Reproduce the benchmarking article word for word, starting at the words "Benchmarking SQL engines" and stopping after "better predictive power.".

SUPPLIED TEXT
--------------------
Benchmarking SQL engines for Data Serving: PrestoDb, Trino, and Redshift

Anton Peniaziev
Apr 12 · 11 min read

In the business of external data enrichment for data science, the main focus is on the ability to provide a fast and scalable way to aggregate, join and match large datasets received from data providers with the customer’s internal data. Enriched datasets derive more features, which are leveraged by customer data science teams, resulting in higher AUC and better predictive power.

This performance comparison has arisen from the very specific engineering problem of enrichments with foot traffic data, collected from mobile devices over a time span of half a year. However because this dataset is large in volume (4.5B records) and uniform (20–25M per day), it provides a generic real-world example for performance testing without adding extra complexity and variables like data-skew or complex relations. The data itself is the result of Spark job ETL and consists of parquet files — 1 file per partition, partitioned by day (~250MB each file), which resides on Amazon S3. A delta-lake table is metadata created in order to enable tabular access via the AWS Glue catalog.

Objective: Given a user dataset with a date column in the format YYYY%MM%%dd and coordinates in the form of H3 geo-hash, enrich their data with records from the 4.5B dataset with schema (local_day, h310), where local_day is the date in the same format as the user’s data, and h310 is Uber’s H3 geospatial index, easily calculated from decimal coordinates.

The user’s inquiry results in a dataset received via an API call, which could range from 1 to 1M rows, and will be referred to as query_table. Our base 4.5B dataset has unique h3’s per day, and half a year’s worth of data, which will be referred to as foottraffic_daily_visitation. The following query performs the required operation and will be benchmarked:

WITH SELECT_QUERY AS (
SELECT
local_day, h310, total_visitors
FROM
sqlperformance.foottraffic_daily_visitation
)
SELECT
SELECT_QUERY.*
FROM
SELECT_QUERY SELECT_QUERY
JOIN
{query_table} TMP_TABLE
ON
SELECT_QUERY.local_day = date(TMP_TABLE.date) AND SELECT_QUERY.h310 = TMP_TABLE.h310
WHERE
SELECT_QUERY.local_day IN ({dates_predicate})
--------------------
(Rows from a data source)
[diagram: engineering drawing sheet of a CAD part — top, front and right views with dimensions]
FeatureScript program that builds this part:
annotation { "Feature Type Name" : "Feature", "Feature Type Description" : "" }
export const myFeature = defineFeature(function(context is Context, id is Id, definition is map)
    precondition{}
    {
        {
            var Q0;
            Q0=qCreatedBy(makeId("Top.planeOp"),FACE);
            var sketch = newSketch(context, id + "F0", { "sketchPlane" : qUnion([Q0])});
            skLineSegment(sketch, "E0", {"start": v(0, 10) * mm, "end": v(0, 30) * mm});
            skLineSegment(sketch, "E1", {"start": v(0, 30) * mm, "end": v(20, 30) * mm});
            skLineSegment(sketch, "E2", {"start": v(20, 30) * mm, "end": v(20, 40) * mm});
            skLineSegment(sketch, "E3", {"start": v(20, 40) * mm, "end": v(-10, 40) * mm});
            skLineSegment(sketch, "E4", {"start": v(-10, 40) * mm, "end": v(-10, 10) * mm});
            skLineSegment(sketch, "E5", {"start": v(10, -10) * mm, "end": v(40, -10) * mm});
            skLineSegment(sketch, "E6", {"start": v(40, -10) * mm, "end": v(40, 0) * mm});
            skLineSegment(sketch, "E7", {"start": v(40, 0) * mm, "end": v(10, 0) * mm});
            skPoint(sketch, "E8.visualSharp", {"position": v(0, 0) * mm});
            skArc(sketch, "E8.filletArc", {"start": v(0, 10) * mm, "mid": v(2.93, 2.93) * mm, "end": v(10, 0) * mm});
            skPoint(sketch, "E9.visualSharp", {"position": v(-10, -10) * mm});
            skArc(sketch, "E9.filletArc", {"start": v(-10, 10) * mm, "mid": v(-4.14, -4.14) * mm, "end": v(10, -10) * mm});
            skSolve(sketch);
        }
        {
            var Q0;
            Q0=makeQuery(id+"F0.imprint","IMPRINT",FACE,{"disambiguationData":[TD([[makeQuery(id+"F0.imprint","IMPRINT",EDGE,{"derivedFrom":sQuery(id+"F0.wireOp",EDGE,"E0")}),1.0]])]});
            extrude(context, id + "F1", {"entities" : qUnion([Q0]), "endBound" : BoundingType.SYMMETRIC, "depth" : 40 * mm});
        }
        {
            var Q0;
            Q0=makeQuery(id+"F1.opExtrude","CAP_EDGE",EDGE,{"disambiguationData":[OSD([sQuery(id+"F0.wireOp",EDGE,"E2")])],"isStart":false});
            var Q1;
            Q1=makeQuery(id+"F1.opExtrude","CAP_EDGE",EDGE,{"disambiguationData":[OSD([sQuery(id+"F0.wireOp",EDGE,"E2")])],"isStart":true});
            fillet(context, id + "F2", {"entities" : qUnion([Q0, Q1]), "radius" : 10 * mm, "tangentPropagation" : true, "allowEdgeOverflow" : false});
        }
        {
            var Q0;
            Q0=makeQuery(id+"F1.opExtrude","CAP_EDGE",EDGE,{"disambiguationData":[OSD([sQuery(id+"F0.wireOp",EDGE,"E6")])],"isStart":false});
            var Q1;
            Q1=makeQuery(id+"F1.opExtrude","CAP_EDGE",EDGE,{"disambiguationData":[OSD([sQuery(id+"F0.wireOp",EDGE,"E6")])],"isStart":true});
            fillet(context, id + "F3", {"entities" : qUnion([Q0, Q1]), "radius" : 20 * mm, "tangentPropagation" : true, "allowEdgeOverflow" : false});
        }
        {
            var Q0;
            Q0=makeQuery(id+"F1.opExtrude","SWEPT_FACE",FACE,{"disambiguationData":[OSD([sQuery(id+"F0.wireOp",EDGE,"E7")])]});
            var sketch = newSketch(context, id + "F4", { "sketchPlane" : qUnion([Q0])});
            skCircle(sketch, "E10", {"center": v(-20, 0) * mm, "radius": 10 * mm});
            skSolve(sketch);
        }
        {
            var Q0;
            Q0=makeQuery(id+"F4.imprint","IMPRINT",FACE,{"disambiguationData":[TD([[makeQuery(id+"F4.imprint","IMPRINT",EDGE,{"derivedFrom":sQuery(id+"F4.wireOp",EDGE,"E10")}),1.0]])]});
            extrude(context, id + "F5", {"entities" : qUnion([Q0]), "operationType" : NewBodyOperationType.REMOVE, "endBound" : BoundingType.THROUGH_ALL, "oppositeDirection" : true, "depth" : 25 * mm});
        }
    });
--------------------
RESPONSE FOR THIS EXERCISE
Benchmarking SQL engines for Data Serving: PrestoDb, Trino, and Redshift

Anton Peniaziev
Apr 12 · 11 min read

In the business of external data enrichment for data science, the main focus is on the ability to provide a fast and scalable way to aggregate, join and match large datasets received from data providers with the customer’s internal data. Enriched datasets derive more features, which are leveraged by customer data science teams, resulting in higher AUC and better predictive power.